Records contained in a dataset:
⟨

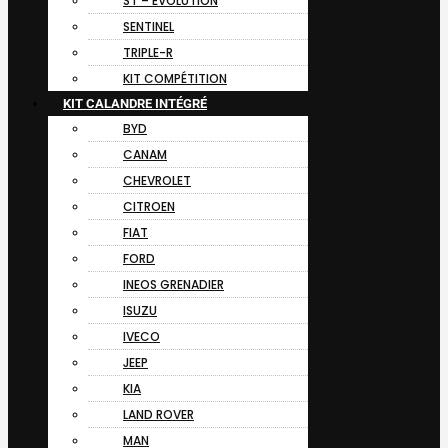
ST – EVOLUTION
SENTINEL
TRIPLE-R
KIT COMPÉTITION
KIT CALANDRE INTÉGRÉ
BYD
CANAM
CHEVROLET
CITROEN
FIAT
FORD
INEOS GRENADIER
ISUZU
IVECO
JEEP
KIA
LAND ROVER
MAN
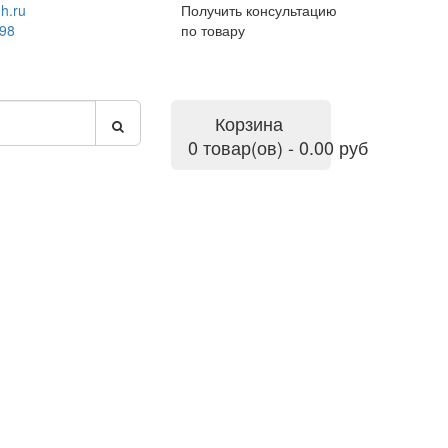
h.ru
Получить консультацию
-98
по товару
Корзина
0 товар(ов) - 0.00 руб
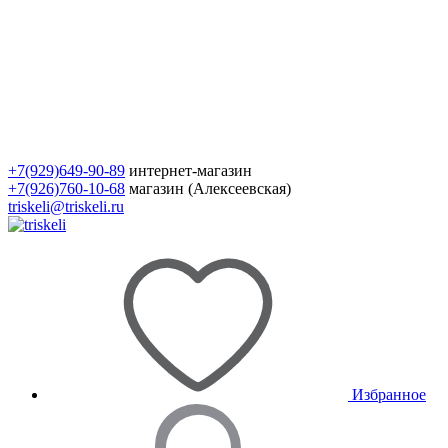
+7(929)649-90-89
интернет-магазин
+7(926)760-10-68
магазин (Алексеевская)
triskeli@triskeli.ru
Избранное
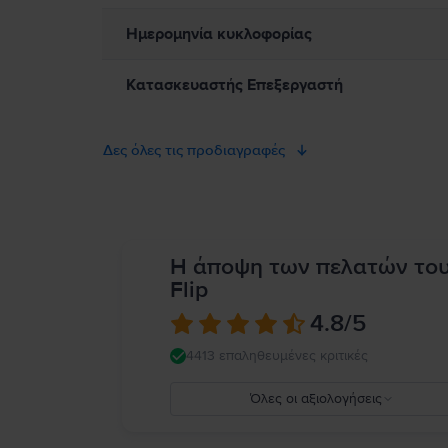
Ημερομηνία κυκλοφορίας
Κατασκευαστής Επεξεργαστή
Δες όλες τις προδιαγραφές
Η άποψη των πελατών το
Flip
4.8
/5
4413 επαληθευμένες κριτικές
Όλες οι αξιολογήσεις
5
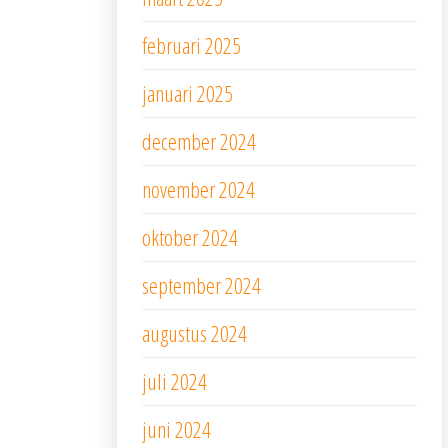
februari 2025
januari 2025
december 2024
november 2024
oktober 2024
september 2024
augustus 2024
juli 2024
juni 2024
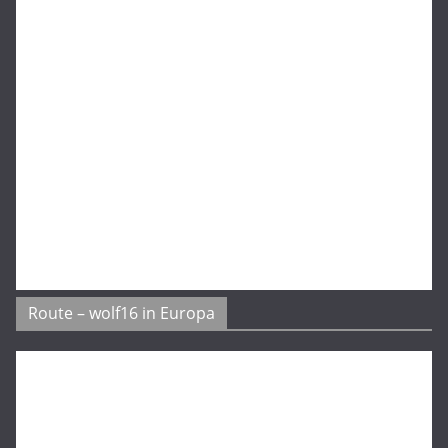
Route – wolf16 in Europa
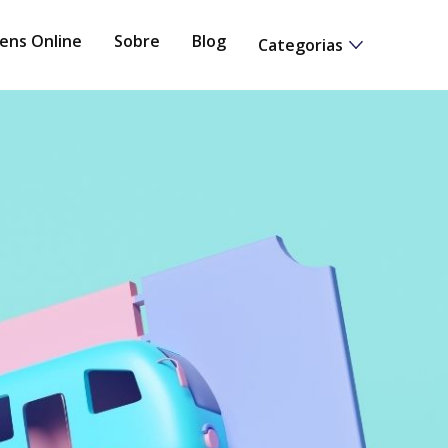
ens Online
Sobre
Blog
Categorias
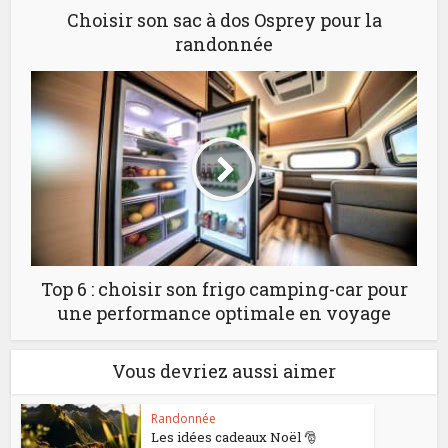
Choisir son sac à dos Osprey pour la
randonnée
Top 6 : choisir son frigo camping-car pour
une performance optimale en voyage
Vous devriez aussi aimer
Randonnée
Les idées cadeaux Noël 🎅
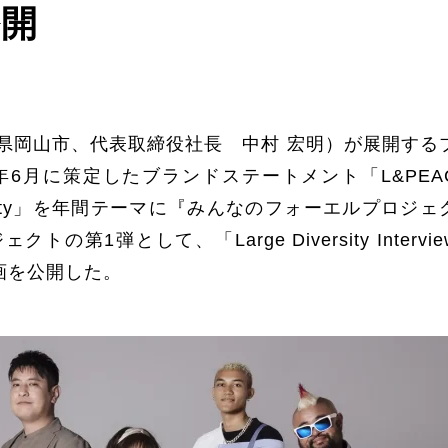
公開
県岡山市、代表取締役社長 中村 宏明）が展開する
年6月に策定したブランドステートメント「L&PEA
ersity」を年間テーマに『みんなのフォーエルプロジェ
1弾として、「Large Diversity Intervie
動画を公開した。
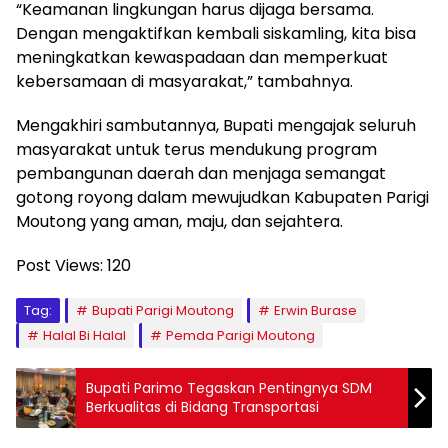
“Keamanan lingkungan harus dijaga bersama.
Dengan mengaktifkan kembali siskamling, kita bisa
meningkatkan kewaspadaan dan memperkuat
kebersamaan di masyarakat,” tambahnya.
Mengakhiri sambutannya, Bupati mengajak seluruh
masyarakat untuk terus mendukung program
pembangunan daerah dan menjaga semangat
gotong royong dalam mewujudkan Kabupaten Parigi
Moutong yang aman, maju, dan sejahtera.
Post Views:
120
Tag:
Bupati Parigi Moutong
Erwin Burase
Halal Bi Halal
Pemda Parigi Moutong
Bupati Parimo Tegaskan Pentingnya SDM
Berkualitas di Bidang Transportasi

⟩

§ **Task prompt**
Only the lines from the start of the records to the one containing "Δες όλες τις προδιαγραφές" should be repeated, exactly and with both ends kept; drop any pictures.

§ **Finished task**
ST – EVOLUTION
SENTINEL
TRIPLE-R
KIT COMPÉTITION
KIT CALANDRE INTÉGRÉ
BYD
CANAM
CHEVROLET
CITROEN
FIAT
FORD
INEOS GRENADIER
ISUZU
IVECO
JEEP
KIA
LAND ROVER
MAN
h.ru
Получить консультацию
-98
по товару
Корзина
0 товар(ов) - 0.00 руб
+7(929)649-90-89
интернет-магазин
+7(926)760-10-68
магазин (Алексеевская)
triskeli@triskeli.ru
Избранное
Ημερομηνία κυκλοφορίας
Κατασκευαστής Επεξεργαστή
Δες όλες τις προδιαγραφές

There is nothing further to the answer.